All He Had To Do Is Call

(Flash Fiction)

(This is another story based on an incident in my own life; it's about a man I used to work with.   rh)

      He wasn’t crying, exactly.  The tears were just seeping silently down his thin, deeply-grooved cheeks.  He blotted the wetness with a mashed lump of tissue.
    “I never did nothing to nobody,” he said.  His coarse voice was quiet but intense.
    “What do you mean, Cal?”  I said softly.
    “I never cheated on my wife, for one thing.  And I could have.  Believe me, I had lotsa chances.”  He took a breath and let it out.  “I never cheated on anyone else, either.  Never stole any money.  Never spread around a bunch of shit about anybody.  Hell, I never even lied very much.  ‘Specially not to people I know.  It just don’t make no sense.”
    Cal touched his forehead for a moment.  “Funny thing is, I never prayed much, either.  Now I’m praying all the time.”
    “About what happened?” I asked.
     He shook his head.  “No, I never believed in that shit, praying for yourself.  Didn’t seem right to me.  I just want an answer, that’s all.”
     His eyes swept the room, as if searching for something.  His voice grew louder.   “I musta done something to somebody.”
    His eyes came back to mine again.  I held his gaze.  “You aren't being punished, Cal.  Shit happens, that’s all.  I heard you say that yourself.  A hundred times.”
    He shook his head and looked away.  “It ain’t the same.  This is goddam different.”  
     His eyes were blazing now.  “This is me, for chrissake.  Don’t you get it?”
     “But it could have been me,” I said quietly.  “It could have been Jose.  It could have been Chris himself.”
     “But it wasn’t,” Cal protested.  “It wasn’t any goddam one of youse.  It was me.”  He looked down at his calloused hands.  His voice was almost a whisper now.  “You don’t understand.  Nobody does.”  

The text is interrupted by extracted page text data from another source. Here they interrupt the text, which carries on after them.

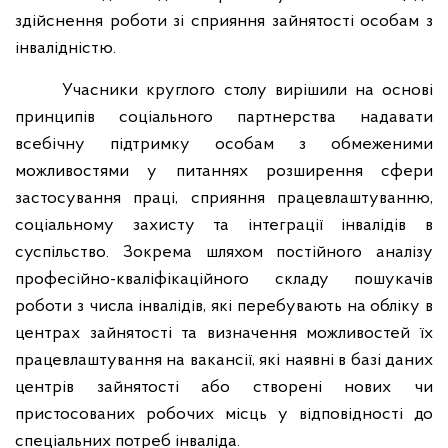
здійснення роботи зі сприяння зайнятості особам з
інвалідністю.
Учасники круглого столу вирішили на основі
принципів соціального партнерства надавати
всебічну підтримку особам з обмеженими
можливостями у питаннях розширення сфери
застосування праці, сприяння працевлаштуванню,
соціальному захисту та інтеграції інвалідів в
суспільство. Зокрема шляхом постійного аналізу
професійно-кваліфікаційного складу пошукачів
роботи з числа інвалідів, які перебувають на обліку в
центрах зайнятості та визначення можливостей їх
працевлаштування на вакансії, які наявні в базі даних
центрів зайнятості або створені нових чи
пристосованих робочих місць у відповідності до
спеціальних потреб інваліда.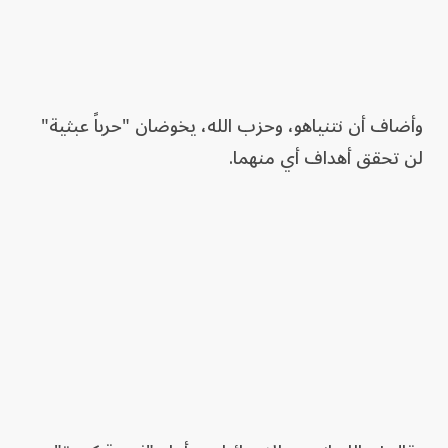
وأضاف أن نتنياهو، وحزب الله، يخوضان "حرباً عبثية"
لن تحقق أهداف أي منهما.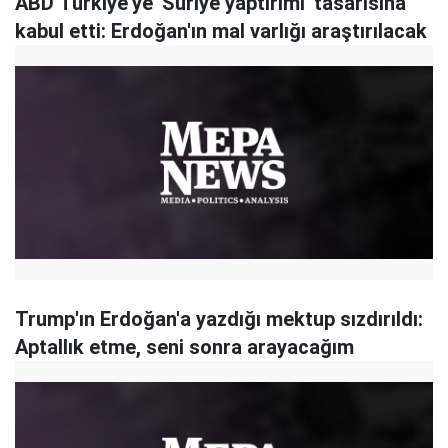
ABD Türkiye'ye 'Suriye yaptırımı' tasarısına
kabul etti: Erdoğan'ın mal varlığı araştırılacak
Trump'ın Erdoğan'a yazdığı mektup sızdırıldı:
Aptallık etme, seni sonra arayacağım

     A puff of disgust erupted.  “Fuckin Jose never even came to see me.  Can you believe that?  Him and me working together, every fuckin day for the past five years?  And he don’t even come to see me?”

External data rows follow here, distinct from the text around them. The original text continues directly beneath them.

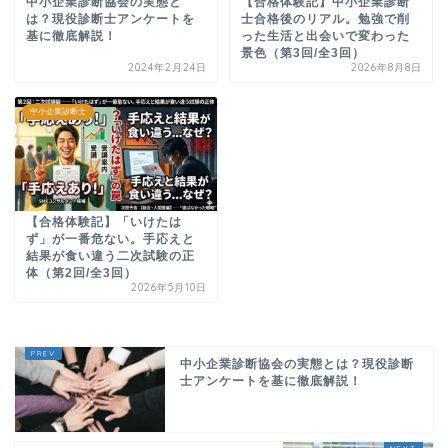
中小企業診断協会の実態と
【合格体験記】中小企業診断
は？現役診断士アンケートを
士合格後のリアル。勉強で削
基に徹底解説！
った生活と出会いで変わった
景色（第3回/全3回）
2024年2月24日
2026年8月8日
中小企業診断士
【合格体験記】「いけたは
ず」が一番危ない。手応えと
結果が食い違う二次試験の正
体（第2回/全3回）
2026年5月10日
中小企業診断協会の実態とは？現役診断
士アンケートを基に徹底解説！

     “Has anyone else been here?” 
     Cal shook his head.  “Just you.  And you and me don’t even work together anymore.”
     Both of us were silent for a moment, lost in our own thoughts.  Cal looked out the window.  The sun was shining bright and hot.  The sky was as blue as a turquoise ring.
     “Maybe they just don’t know what to say, Cal.”
     “They don’t have to say a fuckin thing.  All they have to do is sit here for a couple fuckin minutes.  Is that too much to ask?”  His eyes were glistening, demanding.  “Is it?”
     I shook my head.  “No, Cal, it isn’t.  I don’t know why they don’t come.”
     He dabbed at his eyes again and then dropped the wad of tissue on his lap.  “They said six months, maybe less.  Can you believe that?  Six fuckin months.”
     “Did they say anything about the shark cartilage?”
     “Said it’s a bunch of shit.  Christ, I don’t know.  They’re probably right.  But you can’t just sit here and wait.  You gotta try something.  Anything.”
     His cell phone erupted, its announcement maddeningly upbeat, cartoon-like.  Cal grabbed for it.  
     He nearly knocked over a glass that was also on the small, chair-side table.  Water sloshed over the rim, splashing the open Bible.
     As he snatched it up, the phone looked tiny and fragile in Cal’s large fumbling hands.  It almost disappeared completely as he eagerly punched the talk button and then clamped the phone to his ear.  His voice was suddenly strong.
     A string of small faraway words quickly drained away the hope.  Cal’s twisting face turned scarlet.  “I don’t give a shit about the state police,” he yelled.  “And I ain’t giving money to anyone.  So fuck off.”
     He hurled the phone across the room.  It bounced off a flowered sofa and then caromed between two sets of stubby wooden chair feet.  It disappeared under one of the chairs.
     Cal’s wife leaned through the doorway.  “You okay, honey?”  
     “Goddam fuckin phone,” Cal muttered.  “Everybody wants money.  Give money here.  Give money there.  That’s all they want.  Goddam donations.”
     She studied his face for a moment and then she glanced at me.  Her smile was thin and weary; apologetic.  “I’ve got to take Cal for a treatment in a few minutes.”
     I got to my feet.  “Of course.”  I reached down and patted Cal’s boney knee.  “I’ll come back tomorrow.  Okay?  We’ll talk some more.”
     Cal stared at his hands as though he hadn’t heard me.  “All he had to do was call,” he said.